"Multiply" 1d numpy array with a smaller one and sum the result

Question

I want to "multiply" (for lack of better description) a numpy array X of size M with a smaller numpy array Y of size N, for every N elements in X. Then, I want to sum the resulting array (almost like a dotproduct).

I hope the example makes it more clear:

Example
X = [0, 1, 2, 3, 4, 5, 6, 7, 8, 9]
Y = [1,2,3]

Z = mymul(X, Y)
  = [0*1, 1*2, 2*3, 3*1, 4*2, 5*3, 6*1, 7*2, 8*3, 9*1]
  = [  0,   2,   6,   3,   8,  15,   6,  14,  24,   9]

result = sum(Z) = 87

X and Y can be of varying lengths and Y is always smaller than X, but not necessarily divisible (e.g. M % N != 0)

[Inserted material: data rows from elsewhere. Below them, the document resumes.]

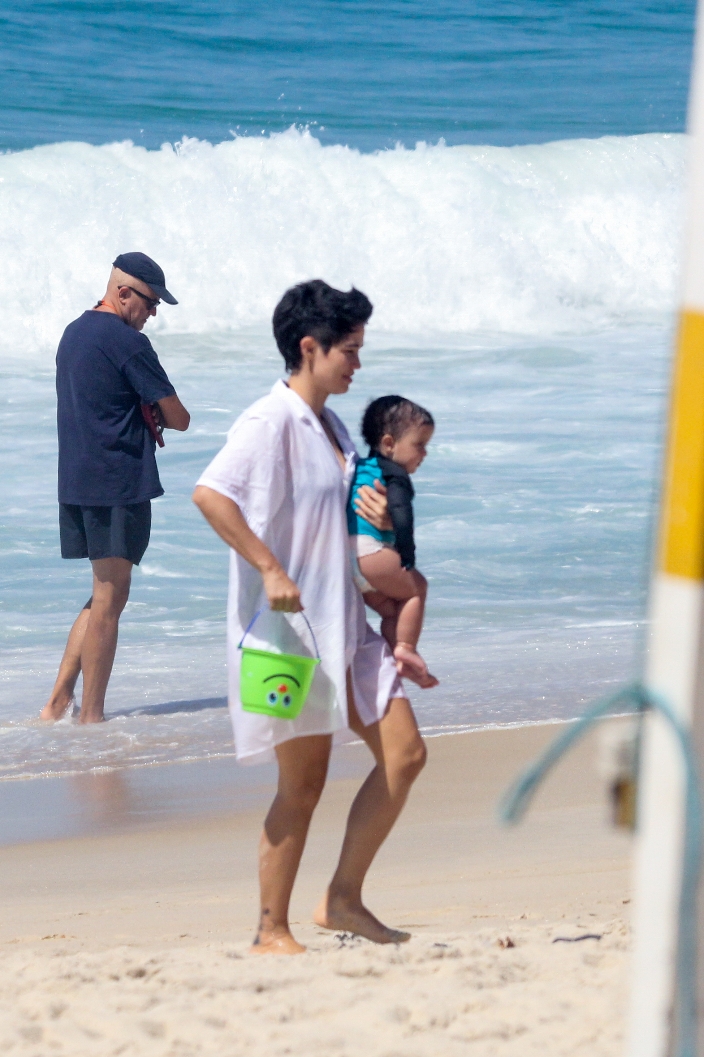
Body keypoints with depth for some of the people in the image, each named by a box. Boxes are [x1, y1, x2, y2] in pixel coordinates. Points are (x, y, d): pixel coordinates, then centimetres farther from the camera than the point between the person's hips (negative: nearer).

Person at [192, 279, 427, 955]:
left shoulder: (331, 427, 15)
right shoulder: (270, 422, -13)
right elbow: (208, 493, -28)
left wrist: (372, 517, 9)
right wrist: (269, 569, -31)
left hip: (343, 622, 9)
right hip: (288, 626, -9)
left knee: (404, 754, 3)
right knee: (303, 786, -3)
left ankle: (344, 899, 11)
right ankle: (272, 932, 8)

I have some solutions but they are quite slow. I'm hoping there is a faster way to do this.

import numpy as np
X = np.array([0, 1, 2, 3, 4, 5, 6, 7, 8, 9], dtype=int)
Y = np.array([1,2,3], dtype=int)

# these work but are slow for large X, Y

# simple for-loop
t = 0
for i in range(len(X)):
  t += X[i] * Y[i % len(Y)]
print(t) #87

# extend Y M/N times so np.dot can be applied
Ytiled = np.tile(Y, int(np.ceil(len(X) / len(Y))))[:len(X)] 
t = np.dot(X, Ytiled)
print(t) #87

Answer 1

Resize Y to same length as X and then use matrix-multiplication -

In [52]: np.dot(X, np.resize(Y,len(X)))
Out[52]: 87

Alternative to using np.resize would be with tiling. Hence, np.tile(Y,(m+n-1)//n)[:m] for m,n = len(X), len(Y), could replace np.resize(Y,len(X)) for a faster one.

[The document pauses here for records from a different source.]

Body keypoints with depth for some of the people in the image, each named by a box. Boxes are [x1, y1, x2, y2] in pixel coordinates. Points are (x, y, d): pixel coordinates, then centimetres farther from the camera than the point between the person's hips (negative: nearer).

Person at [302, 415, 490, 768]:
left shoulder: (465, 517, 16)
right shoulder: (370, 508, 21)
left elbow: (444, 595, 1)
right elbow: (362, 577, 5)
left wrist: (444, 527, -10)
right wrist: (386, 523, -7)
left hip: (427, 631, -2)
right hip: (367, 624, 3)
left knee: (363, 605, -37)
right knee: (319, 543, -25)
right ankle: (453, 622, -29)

Another without resizing Y to achieve memory-efficiency -

In [79]: m,n = len(X), len(Y)

In [80]: s = n*(m//n)

In [81]: X2D = X[:s].reshape(-1,n)

In [82]: X2D.dot(Y).sum() + np.dot(X[s:],Y[:m-s])
Out[82]: 87

Alternatively, we can use np.einsum('ij,j->',X2D,Y) to replace X2D.dot(Y).sum().

Answer 2

You can use convolve (documentation):

np.convolve(X, Y[::-1], 'same')[::len(Y)].sum()

Remember to reverse the second array.